In The beasts she engages in a kind of contemporary archaeology that starts with the recontextualization of objects containing various strata of meaning, in such a way that what is shown - even though it is inscribed in a place of safety such as the museum - has a potentially threatening dimension. Conceiving of artistic creation as a critical intervention in space (both physical and social) and making use of different types of tools and theoretical and methodological contributions, Maria Loboda (Krakow, 1979) explores the power of attraction exercised by the fetish, the influence of the irrational - and the unconscious - in our lives, thus revealing how blurry the boundaries are between the real and the imagined, between what is cultural and what is natural.
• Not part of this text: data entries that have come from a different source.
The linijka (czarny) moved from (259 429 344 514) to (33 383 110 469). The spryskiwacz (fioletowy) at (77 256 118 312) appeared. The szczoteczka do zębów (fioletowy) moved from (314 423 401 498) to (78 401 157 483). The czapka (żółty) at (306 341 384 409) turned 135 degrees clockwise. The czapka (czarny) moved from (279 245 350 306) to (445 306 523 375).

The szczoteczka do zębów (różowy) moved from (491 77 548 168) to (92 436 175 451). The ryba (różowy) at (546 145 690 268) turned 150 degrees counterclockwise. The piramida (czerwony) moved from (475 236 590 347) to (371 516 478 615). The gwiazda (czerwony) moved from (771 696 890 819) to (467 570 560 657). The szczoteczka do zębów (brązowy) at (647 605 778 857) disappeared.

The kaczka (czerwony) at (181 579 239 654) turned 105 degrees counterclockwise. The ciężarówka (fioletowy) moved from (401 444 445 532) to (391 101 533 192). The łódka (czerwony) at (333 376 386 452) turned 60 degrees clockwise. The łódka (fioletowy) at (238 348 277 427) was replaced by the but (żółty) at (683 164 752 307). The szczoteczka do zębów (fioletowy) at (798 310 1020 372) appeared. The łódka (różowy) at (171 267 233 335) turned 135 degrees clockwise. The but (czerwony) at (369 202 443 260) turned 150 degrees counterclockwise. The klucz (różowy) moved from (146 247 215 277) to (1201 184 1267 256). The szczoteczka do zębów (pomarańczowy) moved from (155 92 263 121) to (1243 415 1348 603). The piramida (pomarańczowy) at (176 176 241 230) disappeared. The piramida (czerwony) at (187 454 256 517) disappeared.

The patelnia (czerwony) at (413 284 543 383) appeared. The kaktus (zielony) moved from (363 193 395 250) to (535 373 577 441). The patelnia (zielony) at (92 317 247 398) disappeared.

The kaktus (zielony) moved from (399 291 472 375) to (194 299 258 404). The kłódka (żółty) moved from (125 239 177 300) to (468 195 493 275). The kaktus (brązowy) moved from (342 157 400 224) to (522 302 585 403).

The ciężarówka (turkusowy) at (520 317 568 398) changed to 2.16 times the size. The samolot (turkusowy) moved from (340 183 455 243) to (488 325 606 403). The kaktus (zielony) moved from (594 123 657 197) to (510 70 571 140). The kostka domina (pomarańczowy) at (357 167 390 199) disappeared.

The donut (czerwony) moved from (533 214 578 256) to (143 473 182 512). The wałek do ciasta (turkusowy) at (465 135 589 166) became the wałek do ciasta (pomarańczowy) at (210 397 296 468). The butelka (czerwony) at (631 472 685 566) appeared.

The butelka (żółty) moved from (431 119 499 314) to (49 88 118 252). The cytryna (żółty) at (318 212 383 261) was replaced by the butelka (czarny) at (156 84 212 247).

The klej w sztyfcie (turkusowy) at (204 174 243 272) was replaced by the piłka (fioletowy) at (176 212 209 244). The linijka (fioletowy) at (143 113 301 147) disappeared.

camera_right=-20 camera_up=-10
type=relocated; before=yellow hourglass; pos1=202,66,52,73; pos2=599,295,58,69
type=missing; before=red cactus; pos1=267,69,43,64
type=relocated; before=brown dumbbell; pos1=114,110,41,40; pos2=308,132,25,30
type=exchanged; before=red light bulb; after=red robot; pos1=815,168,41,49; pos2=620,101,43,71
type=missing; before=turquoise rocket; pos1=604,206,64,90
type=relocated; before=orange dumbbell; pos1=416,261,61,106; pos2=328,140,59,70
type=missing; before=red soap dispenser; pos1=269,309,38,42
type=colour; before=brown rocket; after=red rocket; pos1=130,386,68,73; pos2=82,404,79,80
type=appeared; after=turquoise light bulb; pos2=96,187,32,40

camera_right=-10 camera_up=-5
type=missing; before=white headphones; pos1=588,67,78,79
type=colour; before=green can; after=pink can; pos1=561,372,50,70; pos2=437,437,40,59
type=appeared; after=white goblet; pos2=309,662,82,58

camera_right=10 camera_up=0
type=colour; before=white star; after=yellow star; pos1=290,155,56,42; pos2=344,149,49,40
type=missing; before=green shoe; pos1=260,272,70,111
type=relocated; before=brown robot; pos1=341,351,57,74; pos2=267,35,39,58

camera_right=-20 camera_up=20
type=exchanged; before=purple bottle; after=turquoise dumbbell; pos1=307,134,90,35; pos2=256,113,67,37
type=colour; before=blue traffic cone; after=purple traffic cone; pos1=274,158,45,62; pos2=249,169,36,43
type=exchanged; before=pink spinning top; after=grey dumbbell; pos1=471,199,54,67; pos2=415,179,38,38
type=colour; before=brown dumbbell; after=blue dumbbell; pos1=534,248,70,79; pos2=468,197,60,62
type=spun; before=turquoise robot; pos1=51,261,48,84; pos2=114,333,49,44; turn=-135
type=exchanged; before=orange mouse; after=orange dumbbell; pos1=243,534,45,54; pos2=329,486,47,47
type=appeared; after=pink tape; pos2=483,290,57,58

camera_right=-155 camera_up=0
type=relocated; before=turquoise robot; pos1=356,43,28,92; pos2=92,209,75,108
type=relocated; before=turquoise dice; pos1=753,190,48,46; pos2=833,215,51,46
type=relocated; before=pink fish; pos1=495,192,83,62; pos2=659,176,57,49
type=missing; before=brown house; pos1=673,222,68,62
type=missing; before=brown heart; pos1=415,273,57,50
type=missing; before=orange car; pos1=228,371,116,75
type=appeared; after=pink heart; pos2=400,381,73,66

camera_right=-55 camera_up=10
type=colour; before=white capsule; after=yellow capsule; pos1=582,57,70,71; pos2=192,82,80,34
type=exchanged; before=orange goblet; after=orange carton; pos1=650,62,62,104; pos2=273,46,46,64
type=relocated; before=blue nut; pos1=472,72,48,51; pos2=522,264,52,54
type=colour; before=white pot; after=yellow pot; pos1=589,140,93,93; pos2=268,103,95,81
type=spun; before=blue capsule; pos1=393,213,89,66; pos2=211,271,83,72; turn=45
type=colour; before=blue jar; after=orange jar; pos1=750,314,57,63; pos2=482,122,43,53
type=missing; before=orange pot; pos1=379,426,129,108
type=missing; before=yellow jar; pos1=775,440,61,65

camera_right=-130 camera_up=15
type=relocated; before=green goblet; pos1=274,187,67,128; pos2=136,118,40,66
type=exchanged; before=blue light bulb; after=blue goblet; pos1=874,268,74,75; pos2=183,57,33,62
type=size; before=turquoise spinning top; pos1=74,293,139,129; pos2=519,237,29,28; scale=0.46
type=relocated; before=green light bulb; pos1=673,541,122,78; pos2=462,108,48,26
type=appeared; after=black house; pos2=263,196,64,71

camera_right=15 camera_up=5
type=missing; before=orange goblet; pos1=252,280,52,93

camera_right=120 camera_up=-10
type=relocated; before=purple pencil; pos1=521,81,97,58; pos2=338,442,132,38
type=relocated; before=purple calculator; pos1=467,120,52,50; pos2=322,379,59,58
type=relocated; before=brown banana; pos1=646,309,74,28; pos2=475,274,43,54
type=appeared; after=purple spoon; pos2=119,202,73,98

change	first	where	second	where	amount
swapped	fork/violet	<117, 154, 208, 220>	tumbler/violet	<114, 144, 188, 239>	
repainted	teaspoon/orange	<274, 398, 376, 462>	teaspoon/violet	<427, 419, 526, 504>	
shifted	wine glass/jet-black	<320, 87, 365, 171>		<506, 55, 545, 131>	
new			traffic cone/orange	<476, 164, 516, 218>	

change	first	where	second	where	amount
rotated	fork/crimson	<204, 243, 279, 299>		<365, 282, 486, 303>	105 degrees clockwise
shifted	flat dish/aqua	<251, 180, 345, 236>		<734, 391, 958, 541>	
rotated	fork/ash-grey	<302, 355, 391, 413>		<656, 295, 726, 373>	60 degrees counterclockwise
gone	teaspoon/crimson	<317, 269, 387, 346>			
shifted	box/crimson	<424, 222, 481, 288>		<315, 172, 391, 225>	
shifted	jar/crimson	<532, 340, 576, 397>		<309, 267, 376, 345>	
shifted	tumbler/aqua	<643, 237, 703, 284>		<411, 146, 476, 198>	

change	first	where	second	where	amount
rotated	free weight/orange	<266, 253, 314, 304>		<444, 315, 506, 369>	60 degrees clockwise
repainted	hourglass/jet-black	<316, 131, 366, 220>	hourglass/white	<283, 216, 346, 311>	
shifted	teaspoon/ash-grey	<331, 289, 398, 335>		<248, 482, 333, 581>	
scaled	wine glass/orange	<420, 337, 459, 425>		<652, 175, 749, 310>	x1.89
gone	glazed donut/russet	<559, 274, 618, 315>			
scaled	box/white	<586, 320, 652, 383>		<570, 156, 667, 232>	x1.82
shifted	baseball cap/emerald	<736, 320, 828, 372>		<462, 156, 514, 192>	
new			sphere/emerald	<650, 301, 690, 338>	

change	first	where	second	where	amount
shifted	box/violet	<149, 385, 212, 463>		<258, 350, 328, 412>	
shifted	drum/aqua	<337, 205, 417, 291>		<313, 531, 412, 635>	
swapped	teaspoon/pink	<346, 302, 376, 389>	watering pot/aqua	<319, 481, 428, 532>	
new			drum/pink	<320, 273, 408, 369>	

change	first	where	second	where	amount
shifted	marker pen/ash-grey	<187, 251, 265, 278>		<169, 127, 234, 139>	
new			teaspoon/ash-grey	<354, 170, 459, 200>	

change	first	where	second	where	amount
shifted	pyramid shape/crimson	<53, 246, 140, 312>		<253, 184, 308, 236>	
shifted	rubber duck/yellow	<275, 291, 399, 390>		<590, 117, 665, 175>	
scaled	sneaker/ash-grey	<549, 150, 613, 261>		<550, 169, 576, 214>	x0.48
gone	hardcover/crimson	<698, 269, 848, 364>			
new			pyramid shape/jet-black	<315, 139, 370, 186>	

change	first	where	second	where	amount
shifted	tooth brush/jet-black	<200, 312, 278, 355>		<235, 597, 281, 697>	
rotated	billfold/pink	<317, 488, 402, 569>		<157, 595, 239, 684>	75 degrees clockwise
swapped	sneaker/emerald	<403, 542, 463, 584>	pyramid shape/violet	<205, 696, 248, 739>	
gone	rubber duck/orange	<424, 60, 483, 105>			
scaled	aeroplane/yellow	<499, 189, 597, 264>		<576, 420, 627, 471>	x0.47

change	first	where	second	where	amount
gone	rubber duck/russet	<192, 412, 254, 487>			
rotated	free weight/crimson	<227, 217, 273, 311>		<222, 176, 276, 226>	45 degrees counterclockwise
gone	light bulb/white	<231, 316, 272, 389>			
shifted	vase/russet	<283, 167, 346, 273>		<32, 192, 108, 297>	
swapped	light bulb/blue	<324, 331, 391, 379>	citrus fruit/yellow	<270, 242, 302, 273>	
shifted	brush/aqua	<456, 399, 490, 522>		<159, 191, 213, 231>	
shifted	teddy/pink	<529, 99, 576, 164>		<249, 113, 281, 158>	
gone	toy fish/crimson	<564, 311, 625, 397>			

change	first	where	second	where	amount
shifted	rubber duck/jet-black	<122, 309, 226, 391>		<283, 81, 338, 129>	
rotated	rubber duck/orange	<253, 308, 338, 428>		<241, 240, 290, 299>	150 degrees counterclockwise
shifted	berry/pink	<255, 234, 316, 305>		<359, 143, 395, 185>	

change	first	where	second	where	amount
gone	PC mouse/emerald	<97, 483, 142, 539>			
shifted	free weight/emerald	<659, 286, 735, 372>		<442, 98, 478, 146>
In The beasts she engages in a kind of contemporary archaeology that starts with the recontextualization of objects containing various strata of meaning, in such a way that what is shown - even though it is inscribed in a place of safety such as the museum - has a potentially threatening dimension.

Assuming the Freudian maxim “the ego is not master in its own house,” Loboda believes culture and civilization to be precarious entities that arise not from the earth but rather from the need to protect oneself from it, from the primeval fear that humans have of the hostile setting they try to domesticate. Her fascination with the symbolism of antiquity, with the capacity that myths have to show the complex relationship between nature and culture, prompts her to place some crustaceans like those found in Egyptian obelisks into a paradigmatic piece of Enlightenment architecture, the old Sabatini Hospital. With this metaphorical gesture, she generates a disturbing connection between the discourse of the Enlightenment and an animal full of arcane symbolism, the Greek carcinos, or crab, which appears menacingly in the present with its Latin name, cancer, the most greatly feared epidemic of the developed world.

María Loboda has a special interest in the 1920s, a period that was born of a traumatic war and during which another war, even more cruel, was fermenting. In the exhibition, that experience of the impasse, of the strange calm that precedes and succeeds the storm, is suggested by pieces such as Interbellum and by the presence of a single falconry glove that seems to have lost the reason for its existence. In other works, the artist looks at the oblique relationship between violence and the sacred (showing the persistence of taboos in the social unconscious), or proposes a departure from history by using celadon, a glaze used traditionally in Chinese and Korean ceramics, which allows her to create a monochrome vacuum free of references.